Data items
============================================================

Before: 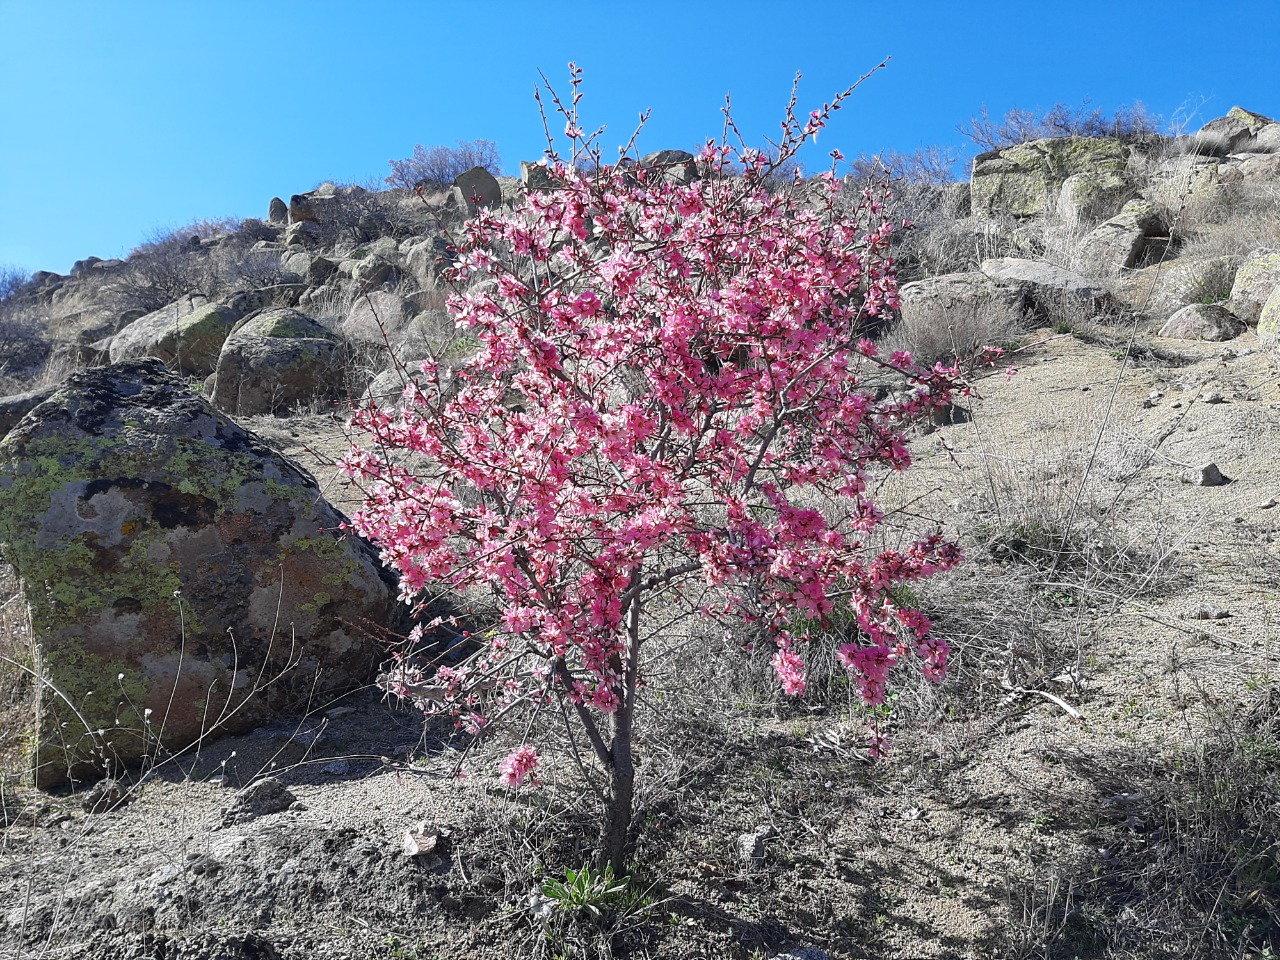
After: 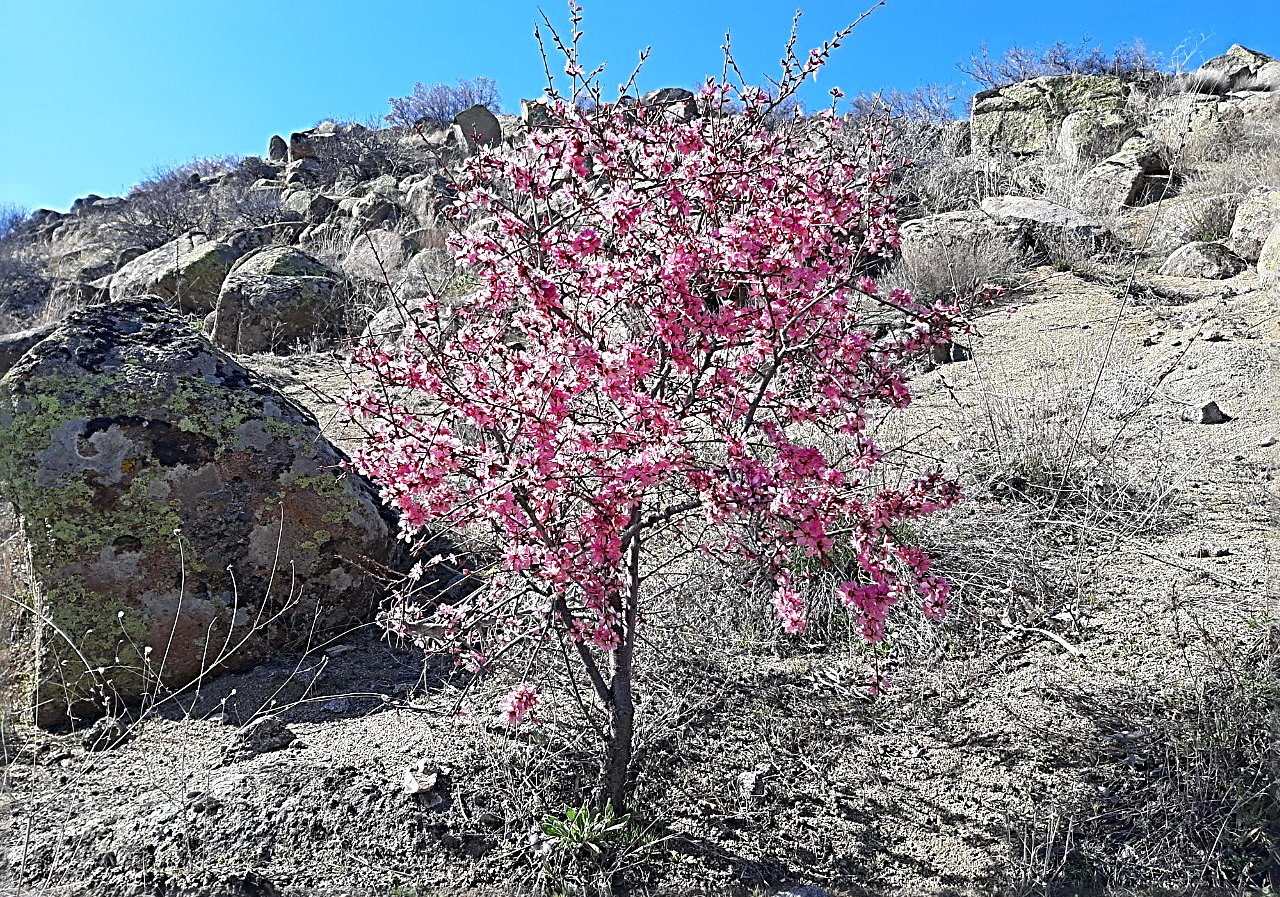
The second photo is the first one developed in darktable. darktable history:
tone equalizer: on, module defaults
sharpen: radius 3.665, amount 0.932
crop and rotate: top 6.516%
exposure: exposure 0.202 EV, compensate exposure bias true, compensate highlight preservation false
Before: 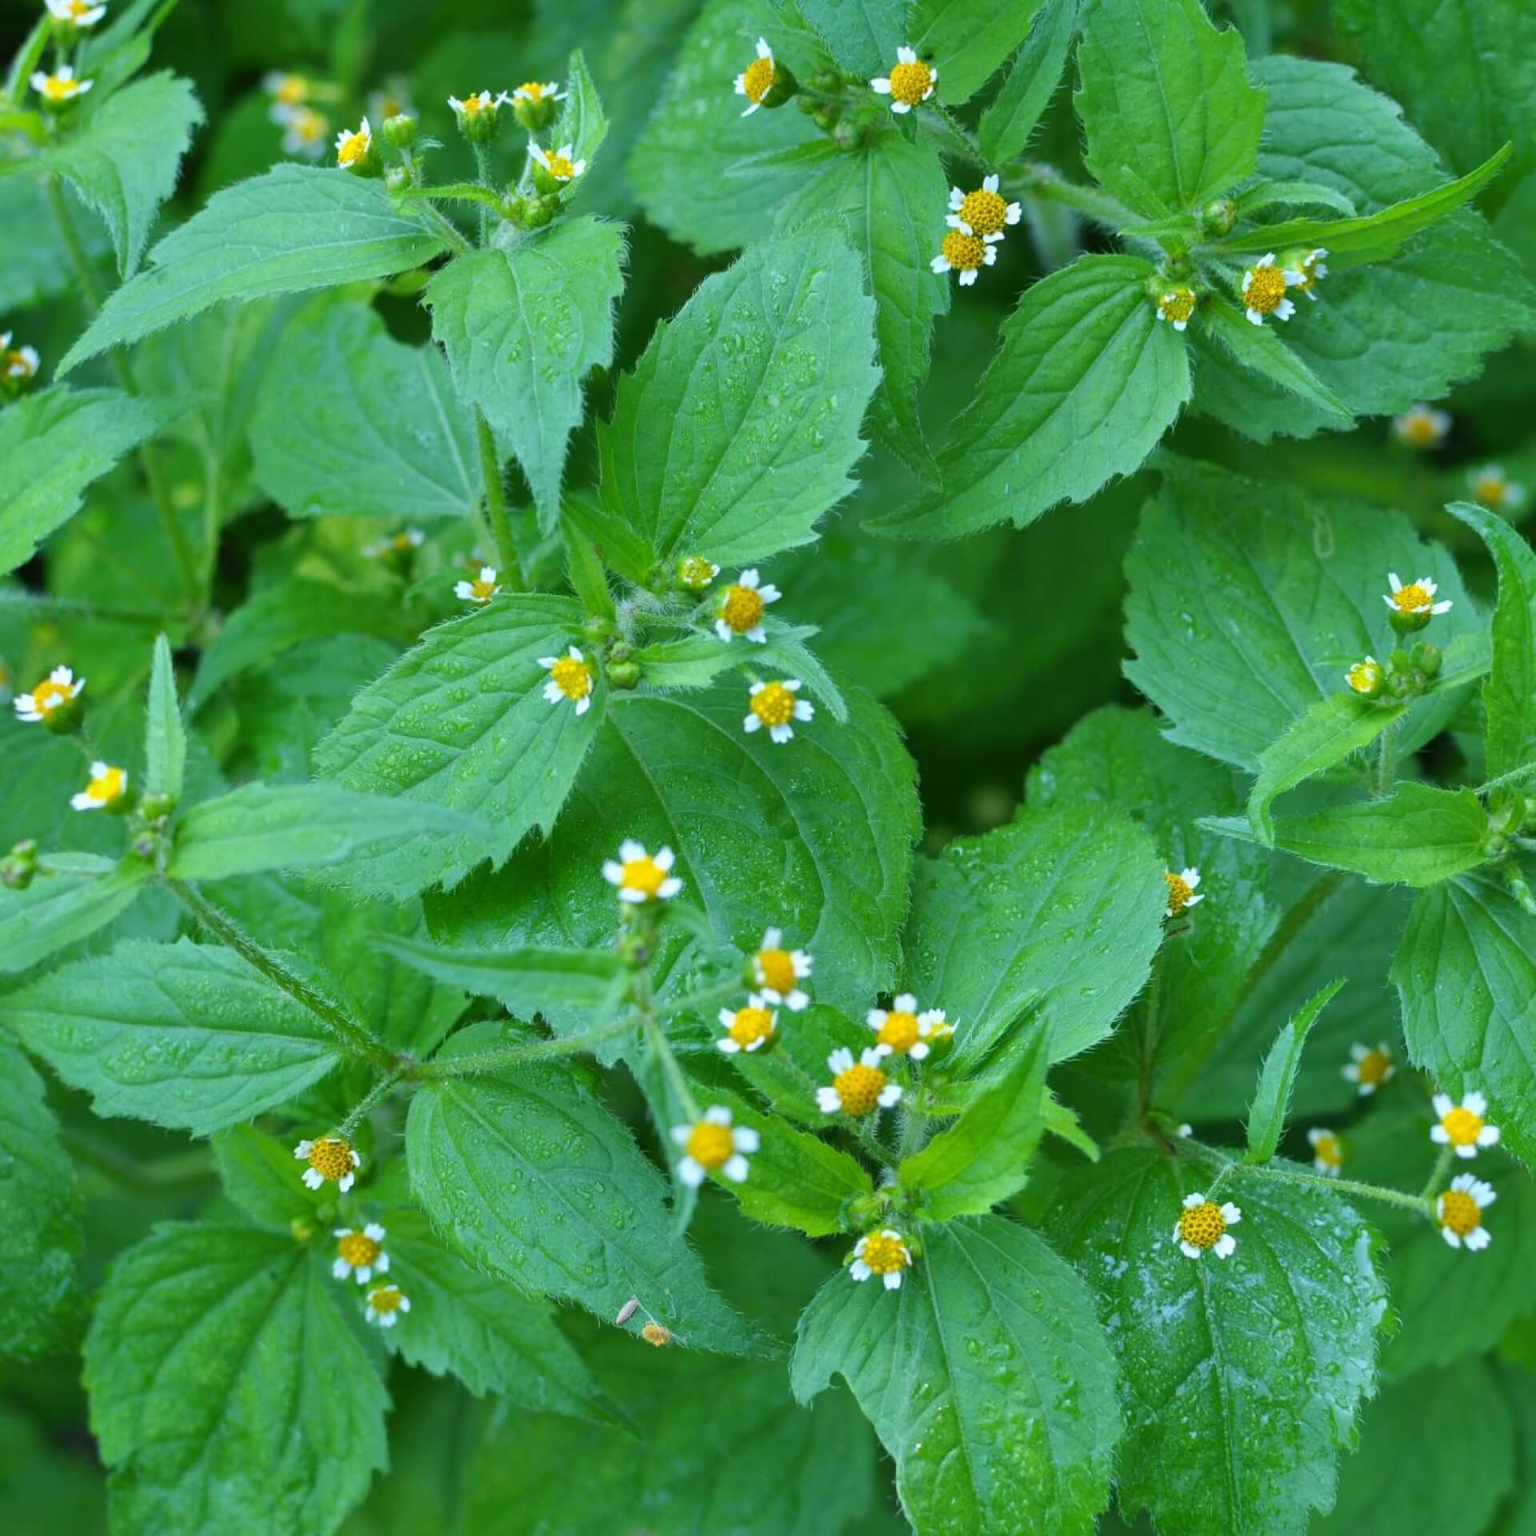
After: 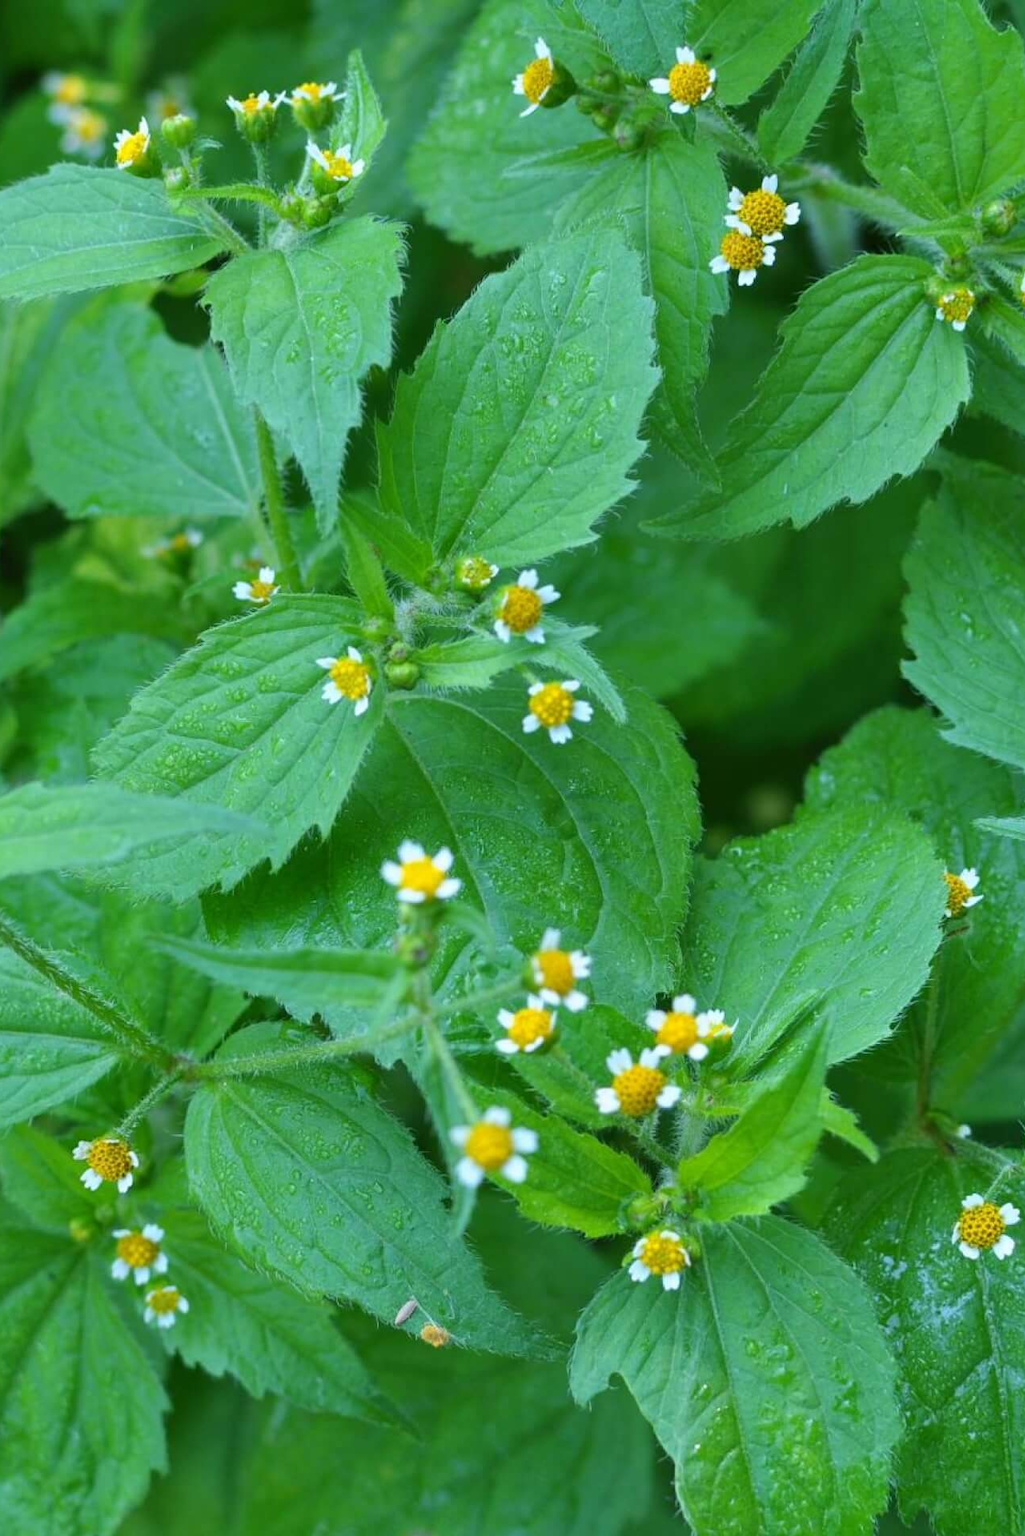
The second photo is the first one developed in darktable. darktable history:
crop and rotate: left 14.473%, right 18.776%
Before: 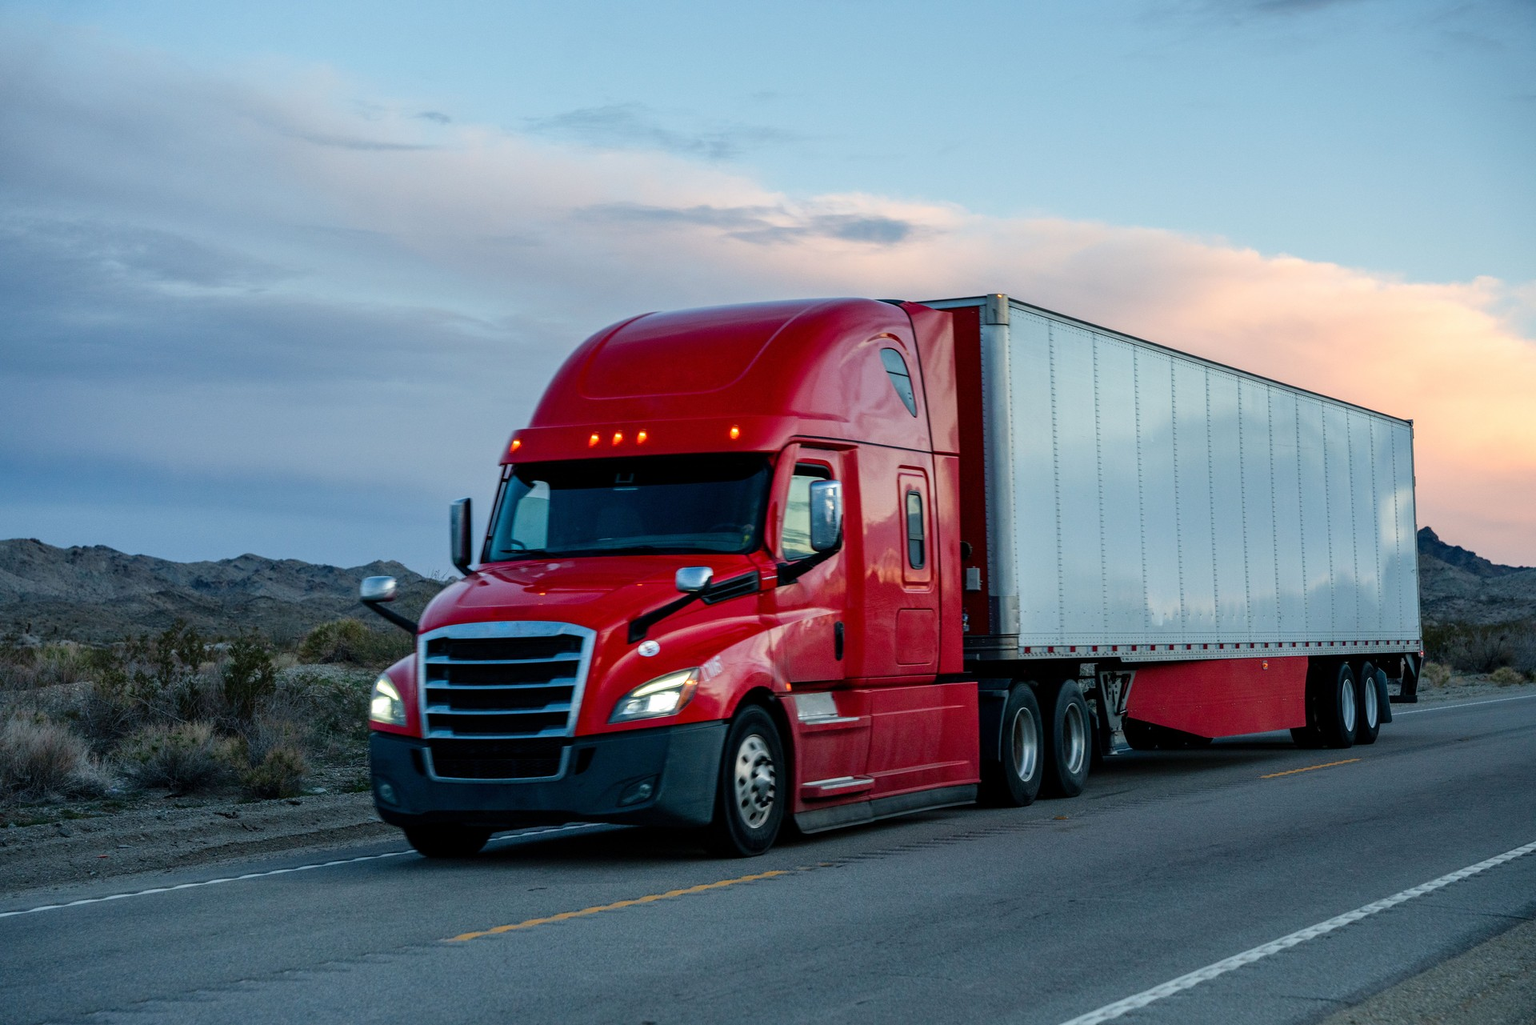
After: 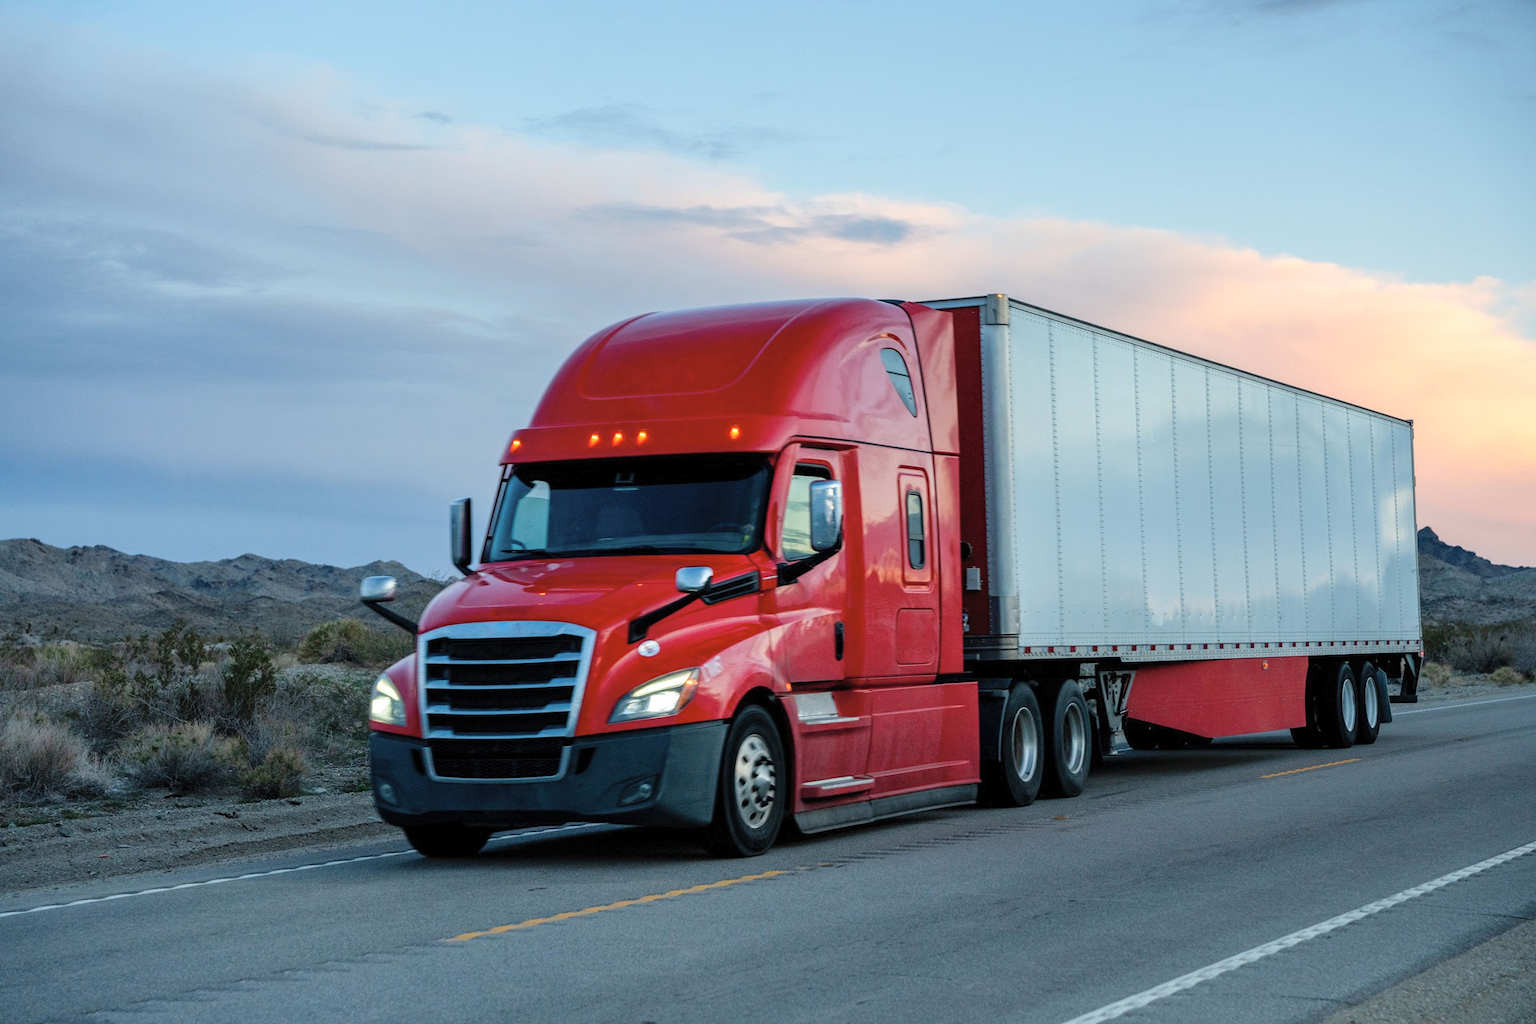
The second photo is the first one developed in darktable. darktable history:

============================================================

Reproduce each line of the listing word for word, leaving out the pictures.

RESULT BELOW:
Before: 
After: 
The second photo is the first one developed in darktable. darktable history:
tone equalizer: on, module defaults
sharpen: radius 3.665, amount 0.932
crop and rotate: top 6.516%
exposure: exposure 0.202 EV, compensate exposure bias true, compensate highlight preservation false
Before: 
After: 
The second photo is the first one developed in darktable. darktable history:
crop and rotate: left 14.473%, right 18.776%
Before: 
After: 
The second photo is the first one developed in darktable. darktable history:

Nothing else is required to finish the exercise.